As someone who, since having kids, spends way more time volunteering than getting paid, I shall mark Volunteers Week with a celebration of the pro’s and take a break from worrying about what’s happening with my career.
One of my volunteer roles is as an Ambassador for Oasis, which has got me into public speaking, previously unheard of! I spent an incredible day being trained in the art by the memorably clever, superlovely and funny BBC broadcaster Barbara Sturgeon. What a privilege. I met a whole room of like-minded women who are passionate about ending male violence against us. I’ve since volunteered myself to give talks about consent, myths around rape and domestic violence and gender stereotypes at schools, for community police and for the POW festival. Thanks to Oasis and Barbara. Your words help me step outside my comfort zone every time.
Charities such as Oasis need volunteers. The statistics that surround domestic abuse are staggering. Each year around 2.1m people suffer some form of domestic abuse in England and Wales - 1.4 million women and 700,000 men.10 Two women a week are killed by a current or former intimate partner men in England and Wales, a glance at the site Counting Dead Women tells us that so far this year 61 women have been killed by a male perpetrator. Without our support these charities are not able to do as much, they are not able to reach as many people, train as many professionals or go into as many schools to teach young people about consent, grooming or assertiveness.
Volunteering means contributing, in this case, to make people safer and to end the cycle of violence and abuse. Volunteering means meeting like-minded people. Your people. It can mean trying new experiences or it can mean putting your best assets to good use. It can mean getting people thinking about an issue in more depth. Oasis have so many wonderful volunteering options – from helping at their charity shop, in the offices or in one-off events.
Raising money to fund services is always very welcome. A few years ago I organised a beach BBQ to hurrah the start of the summer holidays. Local businesses kindly donated the food and drink and I asked families to pay a fiver to come. It took up a lot of time to organise. It rained relentlessly. But a nice man came and put his gazebo up in my garden, another cooked all those burgers and I now have a rapport with some people in the community. Domestic violence is still seen as a ‘women’s issue’ so it was great to see men in my social circle stepping up and saving the day.

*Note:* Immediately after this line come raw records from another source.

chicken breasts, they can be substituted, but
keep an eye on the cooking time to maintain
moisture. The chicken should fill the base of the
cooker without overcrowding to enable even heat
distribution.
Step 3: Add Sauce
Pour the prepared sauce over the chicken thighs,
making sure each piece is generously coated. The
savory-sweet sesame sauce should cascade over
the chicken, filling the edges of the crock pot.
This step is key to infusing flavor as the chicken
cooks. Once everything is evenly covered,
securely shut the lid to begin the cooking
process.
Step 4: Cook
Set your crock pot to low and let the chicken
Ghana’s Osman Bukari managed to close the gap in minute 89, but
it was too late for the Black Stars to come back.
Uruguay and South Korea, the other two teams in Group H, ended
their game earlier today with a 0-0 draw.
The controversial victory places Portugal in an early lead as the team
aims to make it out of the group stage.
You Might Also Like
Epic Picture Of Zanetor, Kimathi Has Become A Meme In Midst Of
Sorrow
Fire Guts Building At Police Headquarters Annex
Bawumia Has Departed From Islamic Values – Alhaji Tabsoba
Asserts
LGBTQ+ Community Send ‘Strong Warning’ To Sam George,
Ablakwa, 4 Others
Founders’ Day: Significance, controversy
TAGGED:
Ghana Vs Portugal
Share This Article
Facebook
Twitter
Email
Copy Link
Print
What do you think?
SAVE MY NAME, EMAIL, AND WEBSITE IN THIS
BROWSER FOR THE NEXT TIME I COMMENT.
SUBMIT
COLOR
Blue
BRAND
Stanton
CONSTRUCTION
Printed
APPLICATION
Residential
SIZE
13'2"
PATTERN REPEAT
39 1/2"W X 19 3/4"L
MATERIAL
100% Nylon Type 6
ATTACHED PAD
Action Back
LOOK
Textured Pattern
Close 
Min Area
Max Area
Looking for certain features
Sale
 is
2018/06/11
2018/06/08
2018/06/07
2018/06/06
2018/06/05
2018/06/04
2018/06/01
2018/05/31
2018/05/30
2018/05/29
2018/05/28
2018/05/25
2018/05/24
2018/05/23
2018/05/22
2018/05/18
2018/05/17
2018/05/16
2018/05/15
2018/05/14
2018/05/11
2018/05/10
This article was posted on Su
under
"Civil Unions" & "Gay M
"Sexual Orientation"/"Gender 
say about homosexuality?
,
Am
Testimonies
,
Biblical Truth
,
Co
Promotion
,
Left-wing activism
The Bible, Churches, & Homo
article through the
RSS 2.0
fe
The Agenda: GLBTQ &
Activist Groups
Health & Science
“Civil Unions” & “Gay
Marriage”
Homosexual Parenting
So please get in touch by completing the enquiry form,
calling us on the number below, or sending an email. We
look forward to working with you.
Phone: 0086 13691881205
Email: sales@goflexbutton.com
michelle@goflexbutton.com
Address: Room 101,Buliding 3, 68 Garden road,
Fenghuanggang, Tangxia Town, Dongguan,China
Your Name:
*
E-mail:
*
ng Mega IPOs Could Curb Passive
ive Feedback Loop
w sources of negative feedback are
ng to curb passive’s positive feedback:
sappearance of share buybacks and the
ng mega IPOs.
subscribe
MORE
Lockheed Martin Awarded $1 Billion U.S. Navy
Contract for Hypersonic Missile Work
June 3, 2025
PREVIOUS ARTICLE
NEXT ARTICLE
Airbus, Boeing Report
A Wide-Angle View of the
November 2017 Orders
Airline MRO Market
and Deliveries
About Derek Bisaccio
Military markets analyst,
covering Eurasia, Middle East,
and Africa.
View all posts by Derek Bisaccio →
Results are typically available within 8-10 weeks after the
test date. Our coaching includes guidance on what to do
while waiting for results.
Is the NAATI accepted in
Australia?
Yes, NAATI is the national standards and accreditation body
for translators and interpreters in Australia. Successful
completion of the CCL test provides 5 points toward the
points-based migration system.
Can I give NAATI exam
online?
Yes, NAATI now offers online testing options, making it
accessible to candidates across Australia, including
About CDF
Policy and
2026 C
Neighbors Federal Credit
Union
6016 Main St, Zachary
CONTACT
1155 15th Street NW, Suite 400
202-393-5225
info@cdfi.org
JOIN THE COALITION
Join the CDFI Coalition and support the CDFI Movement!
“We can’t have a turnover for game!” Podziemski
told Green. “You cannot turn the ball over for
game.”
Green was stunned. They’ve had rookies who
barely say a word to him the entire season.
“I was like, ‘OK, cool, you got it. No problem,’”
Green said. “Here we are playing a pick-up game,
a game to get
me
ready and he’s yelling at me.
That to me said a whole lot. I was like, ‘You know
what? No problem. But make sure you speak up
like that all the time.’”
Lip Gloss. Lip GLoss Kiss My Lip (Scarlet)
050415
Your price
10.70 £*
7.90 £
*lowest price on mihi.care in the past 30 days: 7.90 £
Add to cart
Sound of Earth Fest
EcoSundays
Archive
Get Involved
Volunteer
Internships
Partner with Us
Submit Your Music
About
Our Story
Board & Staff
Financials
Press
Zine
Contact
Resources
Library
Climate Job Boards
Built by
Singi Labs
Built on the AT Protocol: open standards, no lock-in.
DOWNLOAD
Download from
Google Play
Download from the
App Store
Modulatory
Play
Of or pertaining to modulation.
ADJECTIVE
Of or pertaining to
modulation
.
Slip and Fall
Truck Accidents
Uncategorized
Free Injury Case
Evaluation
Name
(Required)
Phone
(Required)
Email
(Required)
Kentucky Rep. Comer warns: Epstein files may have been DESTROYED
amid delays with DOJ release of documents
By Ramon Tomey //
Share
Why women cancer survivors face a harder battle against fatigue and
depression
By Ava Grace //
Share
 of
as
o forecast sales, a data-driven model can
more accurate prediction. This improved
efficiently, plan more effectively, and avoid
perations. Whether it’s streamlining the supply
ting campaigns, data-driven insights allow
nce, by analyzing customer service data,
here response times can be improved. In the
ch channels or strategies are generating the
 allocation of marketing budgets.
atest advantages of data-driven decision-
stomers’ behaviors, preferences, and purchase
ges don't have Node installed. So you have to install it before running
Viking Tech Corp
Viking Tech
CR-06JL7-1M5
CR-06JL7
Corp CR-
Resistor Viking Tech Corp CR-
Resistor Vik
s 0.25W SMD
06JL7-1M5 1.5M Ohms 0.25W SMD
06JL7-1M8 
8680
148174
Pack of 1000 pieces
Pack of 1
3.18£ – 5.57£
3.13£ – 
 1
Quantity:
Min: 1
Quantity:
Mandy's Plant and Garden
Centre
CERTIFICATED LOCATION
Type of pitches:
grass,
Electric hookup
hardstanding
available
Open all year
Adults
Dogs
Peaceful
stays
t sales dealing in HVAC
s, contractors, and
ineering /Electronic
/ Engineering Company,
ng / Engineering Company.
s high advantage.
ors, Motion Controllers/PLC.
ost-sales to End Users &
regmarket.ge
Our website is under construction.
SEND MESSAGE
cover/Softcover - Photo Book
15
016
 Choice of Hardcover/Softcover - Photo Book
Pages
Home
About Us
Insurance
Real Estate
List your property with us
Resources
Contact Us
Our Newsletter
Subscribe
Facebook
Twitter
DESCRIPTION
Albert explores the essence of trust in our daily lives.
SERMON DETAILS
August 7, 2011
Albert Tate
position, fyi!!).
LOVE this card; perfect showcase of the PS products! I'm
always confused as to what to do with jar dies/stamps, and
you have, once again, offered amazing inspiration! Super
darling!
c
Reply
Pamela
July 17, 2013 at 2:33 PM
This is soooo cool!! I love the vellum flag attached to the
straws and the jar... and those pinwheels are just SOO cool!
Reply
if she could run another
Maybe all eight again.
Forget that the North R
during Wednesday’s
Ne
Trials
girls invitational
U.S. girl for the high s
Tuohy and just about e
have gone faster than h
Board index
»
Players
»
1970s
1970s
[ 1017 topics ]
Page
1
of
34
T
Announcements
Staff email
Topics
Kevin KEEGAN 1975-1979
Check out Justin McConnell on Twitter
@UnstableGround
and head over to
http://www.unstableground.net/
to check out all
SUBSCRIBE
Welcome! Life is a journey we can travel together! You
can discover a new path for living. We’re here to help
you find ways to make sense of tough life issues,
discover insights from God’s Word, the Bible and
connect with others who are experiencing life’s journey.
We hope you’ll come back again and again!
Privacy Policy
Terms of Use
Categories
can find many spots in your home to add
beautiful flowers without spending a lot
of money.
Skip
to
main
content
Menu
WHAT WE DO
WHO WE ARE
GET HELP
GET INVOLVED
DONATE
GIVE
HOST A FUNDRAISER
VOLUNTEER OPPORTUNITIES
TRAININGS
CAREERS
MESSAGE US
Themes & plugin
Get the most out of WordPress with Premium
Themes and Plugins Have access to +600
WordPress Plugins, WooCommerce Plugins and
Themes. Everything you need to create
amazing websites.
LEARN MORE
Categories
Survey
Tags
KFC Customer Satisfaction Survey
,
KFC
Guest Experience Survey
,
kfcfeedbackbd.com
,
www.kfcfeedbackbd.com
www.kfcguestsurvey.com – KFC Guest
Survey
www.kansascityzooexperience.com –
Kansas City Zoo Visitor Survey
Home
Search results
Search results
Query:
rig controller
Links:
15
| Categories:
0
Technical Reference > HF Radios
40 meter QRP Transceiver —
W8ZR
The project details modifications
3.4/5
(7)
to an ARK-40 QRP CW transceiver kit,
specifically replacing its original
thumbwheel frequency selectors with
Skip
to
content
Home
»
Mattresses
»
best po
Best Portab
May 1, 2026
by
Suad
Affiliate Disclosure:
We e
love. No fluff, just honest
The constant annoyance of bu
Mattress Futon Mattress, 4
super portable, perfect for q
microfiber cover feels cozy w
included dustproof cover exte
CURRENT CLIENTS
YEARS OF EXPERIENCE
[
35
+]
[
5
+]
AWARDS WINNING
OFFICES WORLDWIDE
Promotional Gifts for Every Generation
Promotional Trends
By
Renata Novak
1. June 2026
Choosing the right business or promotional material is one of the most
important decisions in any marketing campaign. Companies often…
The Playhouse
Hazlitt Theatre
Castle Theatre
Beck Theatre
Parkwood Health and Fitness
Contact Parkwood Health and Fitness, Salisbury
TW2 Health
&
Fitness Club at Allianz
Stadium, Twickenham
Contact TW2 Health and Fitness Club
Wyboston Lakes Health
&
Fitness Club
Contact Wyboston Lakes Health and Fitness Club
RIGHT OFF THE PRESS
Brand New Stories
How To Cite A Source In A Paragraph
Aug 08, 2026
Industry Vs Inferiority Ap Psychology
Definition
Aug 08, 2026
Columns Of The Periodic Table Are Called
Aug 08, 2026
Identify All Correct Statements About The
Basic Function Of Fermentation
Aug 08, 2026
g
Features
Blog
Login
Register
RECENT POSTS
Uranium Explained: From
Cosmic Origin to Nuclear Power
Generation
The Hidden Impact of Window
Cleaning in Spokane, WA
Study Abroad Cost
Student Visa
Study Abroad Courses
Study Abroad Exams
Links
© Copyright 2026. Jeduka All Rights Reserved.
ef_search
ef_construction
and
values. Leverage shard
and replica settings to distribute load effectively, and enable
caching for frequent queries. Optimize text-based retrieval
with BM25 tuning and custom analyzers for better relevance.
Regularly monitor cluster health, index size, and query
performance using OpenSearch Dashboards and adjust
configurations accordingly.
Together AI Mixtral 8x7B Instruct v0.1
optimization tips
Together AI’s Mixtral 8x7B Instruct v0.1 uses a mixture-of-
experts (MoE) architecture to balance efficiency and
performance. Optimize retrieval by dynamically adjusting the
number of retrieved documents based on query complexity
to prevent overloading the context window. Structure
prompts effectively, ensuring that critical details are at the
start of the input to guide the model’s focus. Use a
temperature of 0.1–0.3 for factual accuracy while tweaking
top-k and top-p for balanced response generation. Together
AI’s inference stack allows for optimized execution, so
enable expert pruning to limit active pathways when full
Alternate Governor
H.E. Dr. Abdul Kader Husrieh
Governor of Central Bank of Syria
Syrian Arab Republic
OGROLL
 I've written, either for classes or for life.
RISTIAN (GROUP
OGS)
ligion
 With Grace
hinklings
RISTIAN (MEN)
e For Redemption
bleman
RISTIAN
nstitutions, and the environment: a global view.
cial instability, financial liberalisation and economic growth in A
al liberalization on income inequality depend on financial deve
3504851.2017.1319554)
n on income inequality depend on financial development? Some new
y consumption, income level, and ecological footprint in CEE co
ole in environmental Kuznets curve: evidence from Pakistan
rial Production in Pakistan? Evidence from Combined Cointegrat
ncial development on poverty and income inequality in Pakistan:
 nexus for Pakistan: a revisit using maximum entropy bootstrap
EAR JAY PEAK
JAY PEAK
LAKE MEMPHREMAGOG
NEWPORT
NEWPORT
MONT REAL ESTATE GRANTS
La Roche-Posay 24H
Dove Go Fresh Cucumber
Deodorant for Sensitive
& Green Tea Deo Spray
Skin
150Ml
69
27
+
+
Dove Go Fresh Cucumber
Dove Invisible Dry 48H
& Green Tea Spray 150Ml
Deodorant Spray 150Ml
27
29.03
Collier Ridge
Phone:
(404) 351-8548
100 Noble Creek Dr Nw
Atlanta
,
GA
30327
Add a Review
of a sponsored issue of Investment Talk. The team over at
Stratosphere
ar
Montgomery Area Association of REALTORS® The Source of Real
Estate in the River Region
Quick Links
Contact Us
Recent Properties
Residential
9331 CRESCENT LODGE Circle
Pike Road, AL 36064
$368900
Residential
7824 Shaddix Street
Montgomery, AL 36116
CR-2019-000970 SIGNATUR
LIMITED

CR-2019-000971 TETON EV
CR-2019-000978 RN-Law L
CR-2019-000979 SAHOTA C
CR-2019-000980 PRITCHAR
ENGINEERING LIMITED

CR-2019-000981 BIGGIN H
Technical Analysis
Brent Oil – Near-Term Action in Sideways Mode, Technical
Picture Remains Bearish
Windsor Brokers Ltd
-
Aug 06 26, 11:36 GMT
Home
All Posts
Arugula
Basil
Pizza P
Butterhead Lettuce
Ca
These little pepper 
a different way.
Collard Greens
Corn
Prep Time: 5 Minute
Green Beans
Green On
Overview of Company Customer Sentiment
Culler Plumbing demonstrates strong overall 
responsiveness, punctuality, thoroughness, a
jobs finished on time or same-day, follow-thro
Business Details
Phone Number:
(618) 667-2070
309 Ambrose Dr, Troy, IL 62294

I’ve been thinking that a great way to raise money is to organise an auction at a favourite venue but you can keep it small too. Host a film night and make cocktails for a fiver, put on a kids disco or picnic, take inspiration from Jean Hatchet (best known as @JeanHatchet) who is riding her bike for murdered women, or, as Margate’s Reading Rooms did, offer up something lots of people will want in an online raffle. As the volunteer organiser of the incredible Feminism in London conference told her fellow volunteers in an email this National Volunteer’s Week – ‘Be proud, be determined!’